▶ [Problem] Whenever a line below holds the word "Facial", copy that line.

[Stored data entries]

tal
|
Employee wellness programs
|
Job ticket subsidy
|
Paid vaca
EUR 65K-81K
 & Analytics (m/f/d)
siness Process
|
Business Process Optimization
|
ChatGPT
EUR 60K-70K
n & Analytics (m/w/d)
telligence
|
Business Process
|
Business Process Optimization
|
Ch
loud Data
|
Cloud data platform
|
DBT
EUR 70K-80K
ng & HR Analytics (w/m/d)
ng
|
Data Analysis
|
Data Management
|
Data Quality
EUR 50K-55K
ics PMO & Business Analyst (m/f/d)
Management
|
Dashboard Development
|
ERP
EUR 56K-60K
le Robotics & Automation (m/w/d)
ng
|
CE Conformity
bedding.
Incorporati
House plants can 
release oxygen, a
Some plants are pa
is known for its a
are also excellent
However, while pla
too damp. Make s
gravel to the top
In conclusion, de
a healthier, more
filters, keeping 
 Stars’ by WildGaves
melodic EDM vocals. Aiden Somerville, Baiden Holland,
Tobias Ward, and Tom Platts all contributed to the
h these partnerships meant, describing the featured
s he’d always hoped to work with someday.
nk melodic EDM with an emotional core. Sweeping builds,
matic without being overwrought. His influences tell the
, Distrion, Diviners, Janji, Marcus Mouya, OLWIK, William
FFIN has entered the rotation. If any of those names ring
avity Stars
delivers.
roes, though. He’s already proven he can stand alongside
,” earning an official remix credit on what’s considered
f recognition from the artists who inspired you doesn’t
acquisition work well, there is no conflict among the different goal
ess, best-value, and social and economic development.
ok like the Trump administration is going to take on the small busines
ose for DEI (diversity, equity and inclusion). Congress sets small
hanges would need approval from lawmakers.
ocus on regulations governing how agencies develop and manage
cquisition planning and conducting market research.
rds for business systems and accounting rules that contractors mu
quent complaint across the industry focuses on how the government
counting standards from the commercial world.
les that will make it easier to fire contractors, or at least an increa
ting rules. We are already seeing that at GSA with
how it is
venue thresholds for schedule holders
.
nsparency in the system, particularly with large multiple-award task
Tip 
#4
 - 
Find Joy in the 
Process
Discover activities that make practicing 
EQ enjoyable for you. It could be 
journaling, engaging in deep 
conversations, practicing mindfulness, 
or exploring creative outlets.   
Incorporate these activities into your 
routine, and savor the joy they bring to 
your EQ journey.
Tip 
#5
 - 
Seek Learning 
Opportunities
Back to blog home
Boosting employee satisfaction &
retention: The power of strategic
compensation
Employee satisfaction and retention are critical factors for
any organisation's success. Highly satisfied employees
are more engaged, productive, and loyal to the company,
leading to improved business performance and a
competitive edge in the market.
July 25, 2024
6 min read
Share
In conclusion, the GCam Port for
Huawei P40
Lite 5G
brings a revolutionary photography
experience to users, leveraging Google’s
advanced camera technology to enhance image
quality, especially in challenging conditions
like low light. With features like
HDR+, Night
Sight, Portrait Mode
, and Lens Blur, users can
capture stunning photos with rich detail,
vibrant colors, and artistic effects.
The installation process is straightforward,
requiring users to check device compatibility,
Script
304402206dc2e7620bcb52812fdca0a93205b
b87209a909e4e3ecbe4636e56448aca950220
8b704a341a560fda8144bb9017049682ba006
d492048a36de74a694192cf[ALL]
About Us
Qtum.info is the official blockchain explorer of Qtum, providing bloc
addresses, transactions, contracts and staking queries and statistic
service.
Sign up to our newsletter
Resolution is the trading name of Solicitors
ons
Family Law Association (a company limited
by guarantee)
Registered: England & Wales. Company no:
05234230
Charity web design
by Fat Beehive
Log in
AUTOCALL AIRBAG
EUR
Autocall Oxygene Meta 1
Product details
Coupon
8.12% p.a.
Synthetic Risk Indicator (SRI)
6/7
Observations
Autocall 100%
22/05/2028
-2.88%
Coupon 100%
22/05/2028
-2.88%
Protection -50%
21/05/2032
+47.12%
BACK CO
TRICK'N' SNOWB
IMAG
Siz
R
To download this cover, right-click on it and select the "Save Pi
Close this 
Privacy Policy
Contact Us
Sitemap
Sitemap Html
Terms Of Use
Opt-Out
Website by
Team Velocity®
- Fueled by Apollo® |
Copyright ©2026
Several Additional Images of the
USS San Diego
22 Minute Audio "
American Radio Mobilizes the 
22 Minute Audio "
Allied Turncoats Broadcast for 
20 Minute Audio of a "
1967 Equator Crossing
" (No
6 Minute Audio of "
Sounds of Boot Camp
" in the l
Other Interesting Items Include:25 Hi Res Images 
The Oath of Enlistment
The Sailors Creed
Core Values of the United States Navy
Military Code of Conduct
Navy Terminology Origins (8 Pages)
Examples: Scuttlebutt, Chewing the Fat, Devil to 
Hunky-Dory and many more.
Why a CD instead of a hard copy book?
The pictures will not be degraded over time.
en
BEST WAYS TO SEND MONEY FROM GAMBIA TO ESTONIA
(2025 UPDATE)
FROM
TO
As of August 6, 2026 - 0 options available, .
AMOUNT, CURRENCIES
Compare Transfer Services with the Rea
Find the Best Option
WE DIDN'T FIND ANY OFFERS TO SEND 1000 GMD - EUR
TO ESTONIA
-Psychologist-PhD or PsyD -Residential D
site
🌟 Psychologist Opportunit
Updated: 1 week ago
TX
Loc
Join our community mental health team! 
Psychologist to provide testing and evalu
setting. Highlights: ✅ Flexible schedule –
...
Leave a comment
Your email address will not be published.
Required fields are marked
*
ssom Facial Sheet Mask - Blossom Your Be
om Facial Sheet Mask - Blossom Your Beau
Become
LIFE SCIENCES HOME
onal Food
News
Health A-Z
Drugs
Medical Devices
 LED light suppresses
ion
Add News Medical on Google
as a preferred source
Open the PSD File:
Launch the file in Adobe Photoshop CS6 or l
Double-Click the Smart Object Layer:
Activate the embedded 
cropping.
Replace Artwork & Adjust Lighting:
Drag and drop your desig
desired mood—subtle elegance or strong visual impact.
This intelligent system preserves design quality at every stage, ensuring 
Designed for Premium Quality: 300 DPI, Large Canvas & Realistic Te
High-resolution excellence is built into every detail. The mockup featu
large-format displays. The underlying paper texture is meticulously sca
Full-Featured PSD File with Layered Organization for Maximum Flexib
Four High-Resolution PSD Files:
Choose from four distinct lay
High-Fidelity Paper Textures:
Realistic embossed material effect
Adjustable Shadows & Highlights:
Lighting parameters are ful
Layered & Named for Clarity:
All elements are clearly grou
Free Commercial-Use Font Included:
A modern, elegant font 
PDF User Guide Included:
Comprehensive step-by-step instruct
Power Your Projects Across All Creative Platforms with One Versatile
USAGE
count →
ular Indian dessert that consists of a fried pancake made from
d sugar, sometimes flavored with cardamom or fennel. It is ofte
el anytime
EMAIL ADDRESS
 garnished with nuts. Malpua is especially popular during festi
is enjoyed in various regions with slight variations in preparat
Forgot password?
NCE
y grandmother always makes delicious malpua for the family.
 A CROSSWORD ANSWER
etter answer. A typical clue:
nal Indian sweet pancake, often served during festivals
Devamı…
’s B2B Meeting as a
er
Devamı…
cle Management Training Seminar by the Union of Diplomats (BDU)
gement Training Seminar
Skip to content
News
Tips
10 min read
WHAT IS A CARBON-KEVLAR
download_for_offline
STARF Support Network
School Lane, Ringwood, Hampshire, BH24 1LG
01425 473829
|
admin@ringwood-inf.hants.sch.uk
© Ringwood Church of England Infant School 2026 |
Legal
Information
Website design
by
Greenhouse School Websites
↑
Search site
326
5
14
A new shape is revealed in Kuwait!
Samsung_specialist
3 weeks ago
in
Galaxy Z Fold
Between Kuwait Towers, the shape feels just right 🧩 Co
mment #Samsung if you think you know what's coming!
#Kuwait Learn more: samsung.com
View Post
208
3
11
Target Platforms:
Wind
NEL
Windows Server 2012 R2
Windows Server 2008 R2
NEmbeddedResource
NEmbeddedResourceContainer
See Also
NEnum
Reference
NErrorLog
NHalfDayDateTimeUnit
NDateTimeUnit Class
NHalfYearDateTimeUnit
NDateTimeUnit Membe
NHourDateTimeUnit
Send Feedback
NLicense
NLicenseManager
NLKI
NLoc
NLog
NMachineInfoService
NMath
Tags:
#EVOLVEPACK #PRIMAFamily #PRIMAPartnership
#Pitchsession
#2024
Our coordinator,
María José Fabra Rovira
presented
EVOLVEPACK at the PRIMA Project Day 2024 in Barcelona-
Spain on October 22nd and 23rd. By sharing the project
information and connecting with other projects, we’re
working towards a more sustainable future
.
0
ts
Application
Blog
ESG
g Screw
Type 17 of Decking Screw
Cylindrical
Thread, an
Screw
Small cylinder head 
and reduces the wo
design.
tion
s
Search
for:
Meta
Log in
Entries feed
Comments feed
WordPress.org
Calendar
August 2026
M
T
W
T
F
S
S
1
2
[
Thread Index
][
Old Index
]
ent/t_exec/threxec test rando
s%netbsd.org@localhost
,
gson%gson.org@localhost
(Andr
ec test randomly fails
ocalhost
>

▶ [Your solution]
ssom Facial Sheet Mask - Blossom Your Be
om Facial Sheet Mask - Blossom Your Beau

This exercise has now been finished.